In particular, Clem Cykowski at BMW of Denver, Kent at Holt BMW and the kind folks at The Bing Agency were particularly helpful and supportive.  And of course, my friend Brian House, who encouraged me to learn how to paint motorcycles and lent me his equipment was a great resource of tips, advice and wisdom.

Tips for Those Who Follow After Me

In no particular order, here is my list of tips when doing a project like this.

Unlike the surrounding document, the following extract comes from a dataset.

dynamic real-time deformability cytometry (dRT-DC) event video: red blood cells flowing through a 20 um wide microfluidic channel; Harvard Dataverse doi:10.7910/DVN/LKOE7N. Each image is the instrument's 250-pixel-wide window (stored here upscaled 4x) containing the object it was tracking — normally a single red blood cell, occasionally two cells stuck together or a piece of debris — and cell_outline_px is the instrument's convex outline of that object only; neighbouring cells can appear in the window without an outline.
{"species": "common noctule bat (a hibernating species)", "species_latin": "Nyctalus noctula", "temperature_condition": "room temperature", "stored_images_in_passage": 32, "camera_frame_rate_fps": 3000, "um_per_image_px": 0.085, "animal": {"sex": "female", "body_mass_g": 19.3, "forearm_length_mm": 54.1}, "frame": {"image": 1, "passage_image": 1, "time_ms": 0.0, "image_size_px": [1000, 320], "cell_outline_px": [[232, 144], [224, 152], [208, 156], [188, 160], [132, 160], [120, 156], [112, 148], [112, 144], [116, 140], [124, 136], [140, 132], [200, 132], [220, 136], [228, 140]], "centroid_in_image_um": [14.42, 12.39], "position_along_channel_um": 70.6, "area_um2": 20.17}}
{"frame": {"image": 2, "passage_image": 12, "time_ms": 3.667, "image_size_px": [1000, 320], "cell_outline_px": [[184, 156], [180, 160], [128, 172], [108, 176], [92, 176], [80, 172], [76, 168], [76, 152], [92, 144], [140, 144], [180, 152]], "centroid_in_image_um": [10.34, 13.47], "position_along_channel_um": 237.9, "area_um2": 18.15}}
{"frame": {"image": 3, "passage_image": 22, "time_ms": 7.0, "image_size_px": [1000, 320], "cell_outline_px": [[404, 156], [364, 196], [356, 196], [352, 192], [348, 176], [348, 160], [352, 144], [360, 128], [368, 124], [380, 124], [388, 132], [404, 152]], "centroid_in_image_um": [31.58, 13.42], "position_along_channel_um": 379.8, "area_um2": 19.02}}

  • You can do this work with simple tools in your own garage.
  • Clean out a work area and keep it clean
  • Newspaper is a your friend.  Keep it handy, cover your work bench with it, change it often.
  • Shop towels on the roll are very handy.  Buy a half-dozen rolls.  They are always “clean” when you need them.
  • Take pictures as you take things apart.  You will not remember how everything goes together in a year.
  • Bag parts as you remove them in plastic zip lock bags and label them with what they are (front fender, shocks, etc.)
  • Use boxes to hold parts bags for major subsystems.  I put all electrical parts in a box, all engine parts in a box, etc.
  • Keep a list of “to buy” parts as you remove them.
  • Assume you will buy all new rubber parts.
  • Develop a “to do” list for work you have to do and think about the best sequence to do it in.  You will save a lot time in end and avoid “redos”.
  • Monitor your patience, attitude and energy level.  When you aren’t feeling focused, confident, or happy, stop working.  You’ll just screw something up, usually something expensive or hard to find.
  • There is no rush.  Take your time and the stress goes away.
  • The fun comes from doing, thinking, planning and overcoming the “Oh Shit” that is inevitable.  Relax, have a beer, tomorrow’s another day.  If you aren’t in the mood, the bike is not going to go anywhere.
  • When you get stuck and don’t know how to get a part on, or figure out how to fix a mistake, clean the work bench.  You can control that, and in the process, solutions will come to mind if you will just be quiet enough to let them suggest themselves.

Painting

  • Sand paper and its proper use are critical to a nice paint job.
  • Preparation will take 80% of the time for painting.
  • Sand the last coat with a finer paper than the previous coat.  For 3 coats of primer, 320 grit, 400 grit, 600 grit.
  • If you are painting base coats with silver or black, add a fourth coat of primer and sand at 1500 grit.
  • Clear coat looks very shiny when it goes on, but it has to be sanded to remove the “orange peel” and dust motes.  Use no coarser grit than 2000 and finish with 2500 grit.  Then you can buff it out with scratch remover.
  • You can’t really ruin anything when painting.  If you make a mistake, grab the sandpaper and erase it.  Worse case, paint it again.